- **EXCERPT PROVIDED**
━━━━━━━━━━

The expression of p63 during epidermal remodeling in psoriasis.

Psoriasis is a skin disorder of chronic keratinization characterized by epidermal hyperplasia, hyperkeratosis, and inflammation. However, little is known about the mechanism (s) underlying the hyperplasia with elongated rete ridges characteristic of psoriasis. The p63 transcription factor, a homologue of the p53 tumor suppressor, has been implicated in the maintenance of epidermal stem cells and the stratification of the epidermis. p63 is up-regulated in squamous cell carcinomas with anaplasia, suggesting that it is also associated with epidermal hyperplasia. In this study, we examined the expression of p63 in the remodeling of psoriatic epidermis. Lesional tissues from 17 psoriasis patients in various stages of plaque-type psoriasis and normal skin tissues from five healthy subjects were examined by immunohistochemistry using a monoclonal anti-p63 antibody. Normal epidermis stained positively for p63 in the basal cell layer and in 2 to 4 layers of the spinous cell layer. p63 was positive in the thickened rete ridges of the epidermis even in early psoriatic lesions. As the epidermis elongated, p63-positive cells moved down and were localized in the lower parts of the rete ridges where keratinocytes densely proliferated. From these results, we suggest that p63 may be involved in the early stage of the remodeling process of the psoriatic epidermis as well as in the elongation of the rete ridges.

━━━━━━━━━━

- **APPLY WHAT YOU READ**
a) Translate this sentence from the abstract on p63 in psoriasis into Spanish: "Normal epidermis stained positively for p63 in the basal cell layer and in 2 to 4 layers of the spinous cell layer."
b) Answer these questions from the abstract on p63 in psoriasis:
(i) p63 is a homologue of which tumor suppressor?
(ii) From how many psoriasis patients were lesional tissues examined?
(iii) Where in the epidermis was p63 positive even in early psoriatic lesions?

━━━━━━━━━━

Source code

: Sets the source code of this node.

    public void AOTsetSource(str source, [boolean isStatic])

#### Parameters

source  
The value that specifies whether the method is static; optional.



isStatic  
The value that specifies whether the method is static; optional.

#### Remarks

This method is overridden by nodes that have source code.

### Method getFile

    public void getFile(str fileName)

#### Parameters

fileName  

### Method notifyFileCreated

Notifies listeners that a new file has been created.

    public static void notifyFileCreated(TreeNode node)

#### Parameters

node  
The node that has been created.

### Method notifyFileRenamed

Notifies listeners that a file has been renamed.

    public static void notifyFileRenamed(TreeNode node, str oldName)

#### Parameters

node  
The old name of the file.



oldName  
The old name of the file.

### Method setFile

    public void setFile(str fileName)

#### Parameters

━━━━━━━━━━

- **RESULTS OF THE TASKS**
a) La epidermis normal se tiñó positivamente para p63 en la capa de células basales y en 2 a 4 capas de la capa de células espinosas.

b)
(i) p53
(ii) 17
(iii) In the thickened rete ridges